San Francisco philanthropists Chuck and Helen Schwab have donated $65 million to build supportive housing for formerly homeless people — the gift that will help fund a 145-unit, South of Market apartment complex as well as the conversion of two hotels on Lower Nob Hill.
“We must respond to the homeless crisis with strategies that fundamentally change the equation,” Schwab, founder of the Charles Schwab financial services company, said.
The project is being constructed with modular units manufactured at Factory OS on Mare Island in Vallejo. Developers say the modules allow them to build for $380,000 a unit, about $220,000, or 30%, less than similar wood-frame housing developments.
While the city will master lease the building once it is completed, the project didn’t include any up-front public funding. Income from city master lease will allow some of the private philanthropic money originally invested to be pulled out and applied to the next affordable development.
“The impact of Chuck and Helen’s investment goes far beyond the initial 145 units,” said Daniel Lurie, Tipping Point’s chairman. “Not only have we successfully tested a new approach to construction, but we are now able to extract philanthropic dollars to reinvest in more housing.”
The two hotels that will be reconfigured for housing for the formerly homeless are the 232-unit Granada Hotel at 1000 Sutter St. and an unidentified hotel with about 275 rooms near Geary and Mason streets.
The announcement comes as the first two dozen modular boxes have been trucked over the Bay Bridge and set on the concrete foundation at 833 Bryant. The building is scheduled to open next fall. Lurie said the project is a test case that could be replicated elsewhere in the Bay Area and around the state.

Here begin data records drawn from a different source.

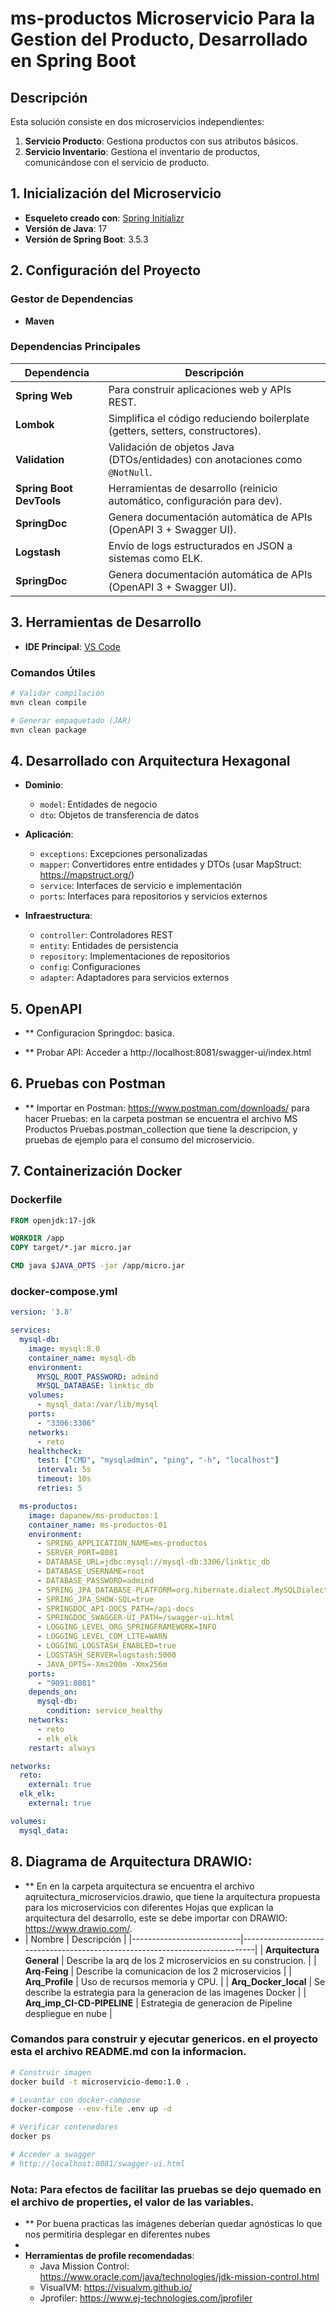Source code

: # ms-productos  Microservicio Para la Gestion del Producto, Desarrollado en Spring Boot 

## Descripción
Esta solución consiste en dos microservicios independientes:
1. **Servicio Producto**: Gestiona productos con sus atributos básicos.
2. **Servicio Inventario**: Gestiona el inventario de productos, comunicándose con el servicio de producto.

## 1. Inicialización del Microservicio
- **Esqueleto creado con**: [Spring Initializr](https://start.spring.io/)
- **Versión de Java**: 17
- **Versión de Spring Boot**: 3.5.3

## 2. Configuración del Proyecto
### Gestor de Dependencias
- **Maven**

### Dependencias Principales
| Dependencia               | Descripción                                                                 |
|---------------------------|-----------------------------------------------------------------------------|
| **Spring Web**            | Para construir aplicaciones web y APIs REST.                                |
| **Lombok**                | Simplifica el código reduciendo boilerplate (getters, setters, constructores). |
| **Validation**            | Validación de objetos Java (DTOs/entidades) con anotaciones como `@NotNull`. |
| **Spring Boot DevTools**  | Herramientas de desarrollo (reinicio automático, configuración para dev).   |
| **SpringDoc**             | Genera documentación automática de APIs (OpenAPI 3 + Swagger UI).           |
| **Logstash**              | Envío de logs estructurados en JSON a sistemas como ELK.                    |
| **SpringDoc**             | Genera documentación automática de APIs (OpenAPI 3 + Swagger UI).           |

## 3. Herramientas de Desarrollo
- **IDE Principal**: [VS Code](https://code.visualstudio.com/download)

### Comandos Útiles
```bash
# Validar compilación
mvn clean compile

# Generar empaquetado (JAR)
mvn clean package
```
## 4. Desarrollado con Arquitectura Hexagonal

- **Dominio**:
  - `model`: Entidades de negocio
  - `dto`: Objetos de transferencia de datos
  
- **Aplicación**:
  - `exceptions`: Excepciones personalizadas
  - `mapper`: Convertidores entre entidades y DTOs (usar MapStruct: https://mapstruct.org/)
  - `service`: Interfaces de servicio e implementación
  - `ports`: Interfaces para repositorios y servicios externos
  
- **Infraestructura**:
  - `controller`: Controladores REST
  - `entity`: Entidades de persistencia
  - `repository`: Implementaciones de repositorios
  - `config`: Configuraciones
  - `adapter`: Adaptadores para servicios externos

## 5. OpenAPI
- ** Configuracion Springdoc: basica. 

- ** Probar API: Acceder a http://localhost:8081/swagger-ui/index.html


## 6. Pruebas con Postman
- ** Importar en Postman: https://www.postman.com/downloads/ para hacer Pruebas: en la carpeta postman se encuentra el archivo MS Productos Pruebas.postman_collection que tiene la descripcion,
 y  pruebas  de ejemplo para el  consumo del microservicio.
 
## 7. Containerización Docker

### Dockerfile

```dockerfile
FROM openjdk:17-jdk

WORKDIR /app
COPY target/*.jar micro.jar

CMD java $JAVA_OPTS -jar /app/micro.jar
```

### docker-compose.yml

```yaml
version: '3.8'

services:
  mysql-db:
    image: mysql:8.0
    container_name: mysql-db
    environment:
      MYSQL_ROOT_PASSWORD: admind
      MYSQL_DATABASE: linktic_db
    volumes:
      - mysql_data:/var/lib/mysql
    ports:
      - "3306:3306"
    networks:
      - reto
    healthcheck:
      test: ["CMD", "mysqladmin", "ping", "-h", "localhost"]
      interval: 5s
      timeout: 10s
      retries: 5

  ms-productos:
    image: dapanew/ms-productos:1
    container_name: ms-productos-01
    environment:
      - SPRING_APPLICATION_NAME=ms-productos
      - SERVER_PORT=8081
      - DATABASE_URL=jdbc:mysql://mysql-db:3306/linktic_db
      - DATABASE_USERNAME=root
      - DATABASE_PASSWORD=admind
      - SPRING_JPA_DATABASE-PLATFORM=org.hibernate.dialect.MySQLDialect
      - SPRING_JPA_SHOW-SQL=true
      - SPRINGDOC_API-DOCS_PATH=/api-docs
      - SPRINGDOC_SWAGGER-UI_PATH=/swagger-ui.html
      - LOGGING_LEVEL_ORG_SPRINGFRAMEWORK=INFO
      - LOGGING_LEVEL_COM_LITE=WARN
      - LOGGING_LOGSTASH_ENABLED=true
      - LOGSTASH_SERVER=logstash:5000
      - JAVA_OPTS=-Xms200m -Xmx256m
    ports:
      - "9091:8081"
    depends_on:
      mysql-db:
        condition: service_healthy
    networks:
      - reto
      - elk_elk
    restart: always

networks:
  reto:
    external: true
  elk_elk:
    external: true

volumes:
  mysql_data:
```
##  8. Diagrama de  Arquitectura DRAWIO: 
- ** En  en la carpeta arquitectura se encuentra el archivo aqruitectura_microservicios.drawio, que tiene la arquitectura propuesta para los microservicios con diferentes Hojas que explican la arquitectura del desarrollo, este se debe importar  con DRAWIO:  https://www.drawio.com/.
- 
  | Nombre               | Descripción                                                                 |
|---------------------------|-----------------------------------------------------------------------------|
| **Arquitectura General**  | Describe la arq de los 2 microservicios en su construcion.                  |
| **Arq-Feing**             | Describe la comunicacion de los 2 microservicios                            |
| **Arq_Profile**           |   Uso de recursos   memoria y CPU.                                          |
| **Arq_Docker_local**       | Se describe la estrategia para la generacion de las imagenes Docker        |
| **Arq_imp_CI-CD-PIPELINE** | Estrategia de generacion de Pipeline despliegue en nube                    |
 ### Comandos para construir y ejecutar genericos. en el proyecto esta el archivo README.md con la informacion.

```bash
# Construir imagen
docker build -t microservicio-demo:1.0 .

# Levantar con docker-compose
docker-compose --env-file .env up -d

# Verificar contenedores
docker ps

# Acceder a swagger
# http://localhost:8081/swagger-ui.html
```
### Nota: Para efectos de facilitar las pruebas se dejo quemado en el archivo de properties, el valor de las variables. 
- ** Por buena practicas las imágenes deberían quedar agnósticas lo que nos permitiria desplegar en diferentes nubes
- 
- **Herramientas de profile recomendadas**:
  - Java Mission Control: https://www.oracle.com/java/technologies/jdk-mission-control.html
  - VisualVM: https://visualvm.github.io/
  - Jprofiler: https://www.ej-technologies.com/jprofiler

“At the end of the day we need to prove it’s possible to build in a much more efficient and cost-effective manner,” he said.
Rebecca Foster, who heads the Housing Accelerator Fund, said speed is the most important element in the business model.
“Public-private partnerships like ours are at their best when they enable the fast moving, flexible approaches we desperately need to accelerate the delivery of homes to those who need them most,” she said.
Tipping Point launched its $100 million Chronic Homelessness Initiative in 2017. The Schwabs’ investment will also fund several programs like the Flexible Subsidy Housing Pool which buys up private housing units and converts them to supportive housing. People experiencing homelessness move into these units and are provided rental subsidies using a flexible pool of funds.
Lurie said goal is to find ways to build even faster and at lower cost than three years and $380,000 a unit.
“It’s still really expensive relative to what we want to get down to,” he said. “We are by no means where we want to be. We need to build faster. But we are starting to get real efficiencies and real scale. The example this sets is going to inspire a lot of copycats.”